ABOUT THIS EXERCISE | In the records below, how many lines contain the string "خزرنگار"? Reply with the number alone.

Excerpts from a dataset:
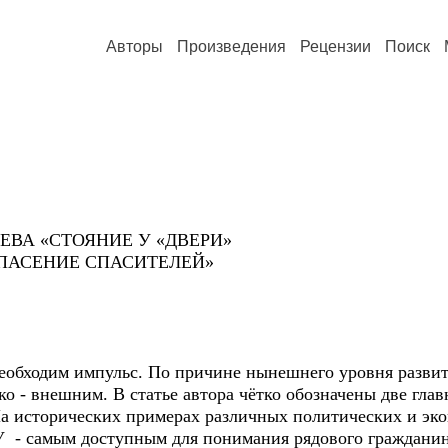
Авторы
Произведения
Рецензии
Поиск
НЕВА «СТОЯНИЕ У «ДВЕРИ»
 СПАСЕНИЕ СПАСИТЕЛЕЙ»
еобходим импульс. По причине нынешнего уровня развит
ко - внешним. В статье автора чётко обозначены две гла
 исторических примерах различных политических и эко
У - самым доступным для понимания рядового граждани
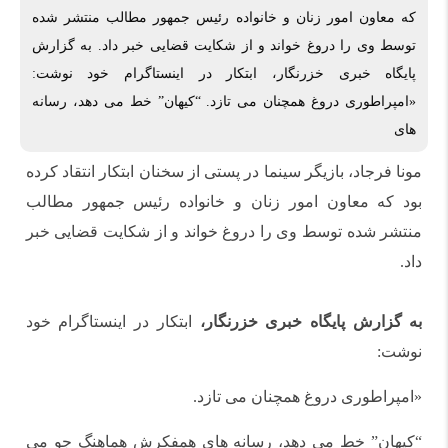
که معاون امور زنان و خانواده رئیس جمهور مطالب منتشر شده
توسط وی را دروغ خواند و از شکایت قضایی خبر داد. به گزارش
پایگاه خبری خزرنگار، ابتکار در اینستاگرام خود نوشت:
«امپراطوری دروغ همچنان می تازد. “کیهان” خط می دهد، رسانه
های
مونا فرجاد، بازیگر سینما در پستی از سخنان ابتکار انتقاد کرده
بود که معاون امور زنان و خانواده رئیس جمهور مطالب
منتشر شده توسط وی را دروغ خواند و از شکایت قضایی خبر
داد.
به گزارش پایگاه خبری خزرنگار،
ابتکار در اینستاگرام خود
نوشت:
«امپراطوری دروغ همچنان می تازد.
“کیهان” خط می دهد، رسانه های همفکرش هماهنگ جو می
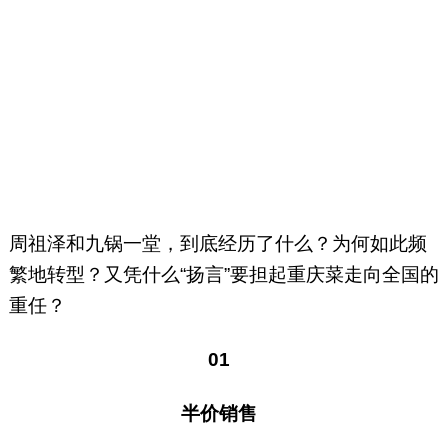
周祖泽和九锅一堂，到底经历了什么？为何如此频
繁地转型？又凭什么“扬言”要担起重庆菜走向全国的
重任？
01
半价销售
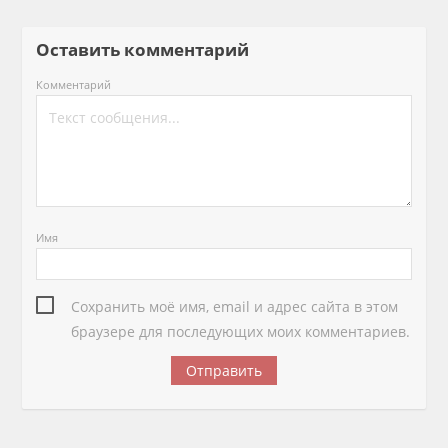
Оставить комментарий
Комментарий
Имя
Сохранить моё имя, email и адрес сайта в этом
браузере для последующих моих комментариев.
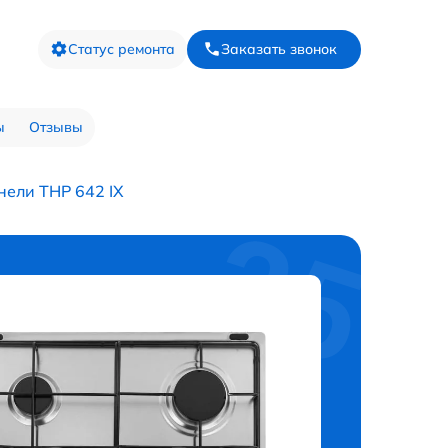
Статус ремонта
Заказать звонок
ы
Отзывы
нели THP 642 IX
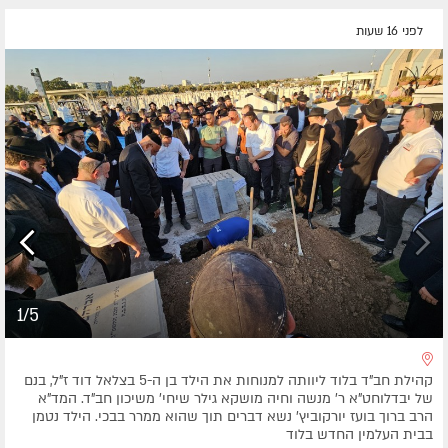
לפני 16 שעות
1/5
קהילת חב"ד בלוד ליוותה למנוחות את הילד בן ה-5 בצלאל דוד ז"ל, בנם
של יבדלוחט"א ר' מנשה וחיה מושקא גילר שיחי' משיכון חב"ד. המד"א
הרב ברוך בועז יורקוביץ' נשא דברים תוך שהוא ממרר בבכי. הילד נטמן
בבית העלמין החדש בלוד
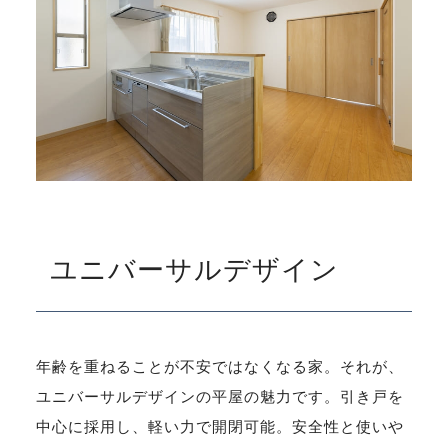
ユニバーサルデザイン
年齢を重ねることが不安ではなくなる家。それが、
ユニバーサルデザインの平屋の魅力です。引き戸を
中心に採用し、軽い力で開閉可能。安全性と使いや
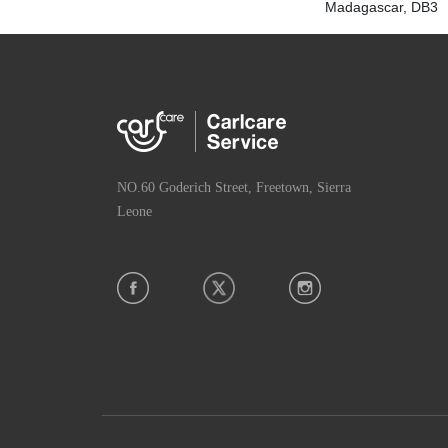
Madagascar, DB3
NO.60 Goderich Street, Freetown, Sierra
Leone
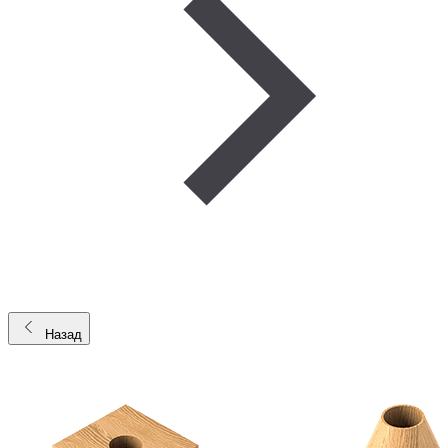
Назад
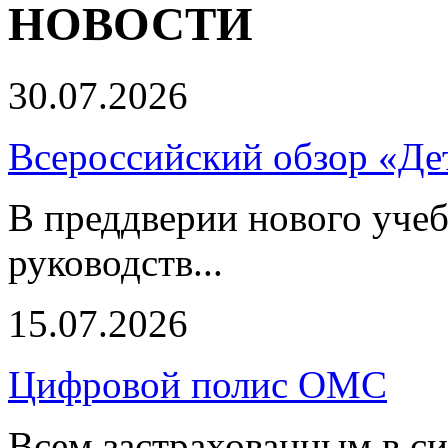
НОВОСТИ
30.07.2026
Всероссийский обзор «Дет
В преддверии нового учеб
руководств...
15.07.2026
Цифровой полис ОМС
Всем застрахованным в си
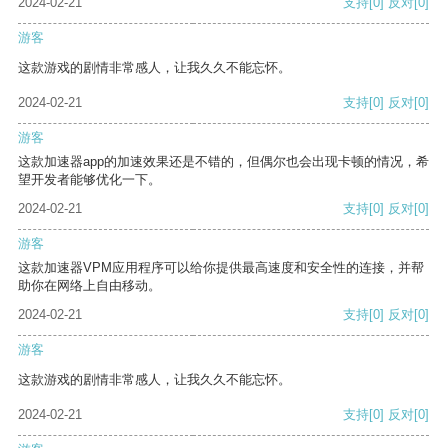
2024-02-21
支持
[0]
反对
[0]
游客
这款游戏的剧情非常感人，让我久久不能忘怀。
2024-02-21
支持
[0]
反对
[0]
游客
这款加速器app的加速效果还是不错的，但偶尔也会出现卡顿的情况，希
望开发者能够优化一下。
2024-02-21
支持
[0]
反对
[0]
游客
这款加速器VPM应用程序可以给你提供最高速度和安全性的连接，并帮
助你在网络上自由移动。
2024-02-21
支持
[0]
反对
[0]
游客
这款游戏的剧情非常感人，让我久久不能忘怀。
2024-02-21
支持
[0]
反对
[0]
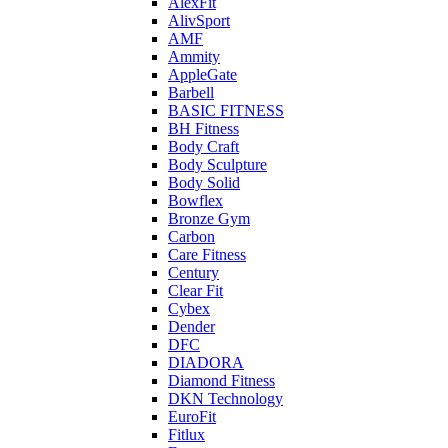
AlexFit
AlivSport
AMF
Ammity
AppleGate
Barbell
BASIC FITNESS
BH Fitness
Body Craft
Body Sculpture
Body Solid
Bowflex
Bronze Gym
Carbon
Care Fitness
Century
Clear Fit
Cybex
Dender
DFC
DIADORA
Diamond Fitness
DKN Technology
EuroFit
Fitlux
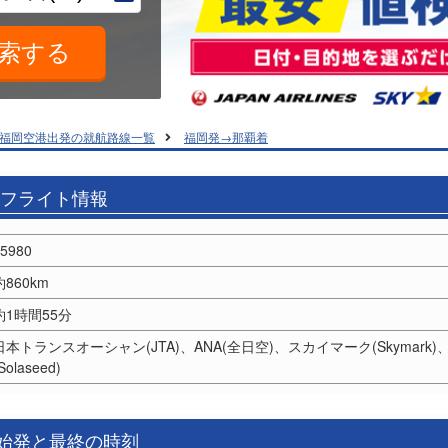
福岡空港出発の就航路線一覧
福岡発→那覇着
のフライト情報
5980
約860km
約1時間55分
日本トランスオーシャン(JTA)、ANA(全日空)、スカイマーク(Skymark)
Solaseed)
の始発と最終の時刻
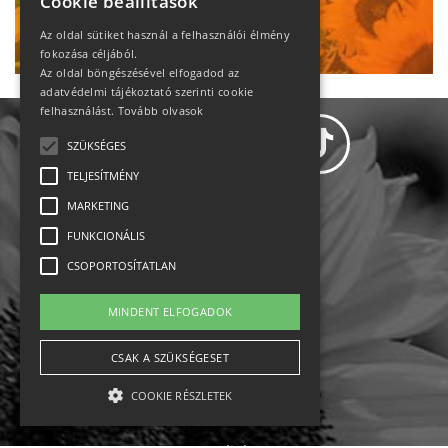
Cookie beállítások
Ne maradj le!
Az oldal sütiket használ a felhasználói élmény
fokozása céljából.
Az oldal böngészésével elfogadod az
adatvédelmi tájékoztató szerinti cookie
felhasználást.
Tovább olvasok
SZÜKSÉGES
TELJESÍTMÉNY
MARKETING
Adatvédelem
FUNKCIONÁLIS
CSOPORTOSÍTATLAN
Állásajánlatok
MINDENT ELFOGADOK
Impresszum-kapcsolat
CSAK A SZÜKSÉGESET
Jogi nyilatkozat
COOKIE RÉSZLETEK
Rólunk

OUTPUT OF THE TASK | 2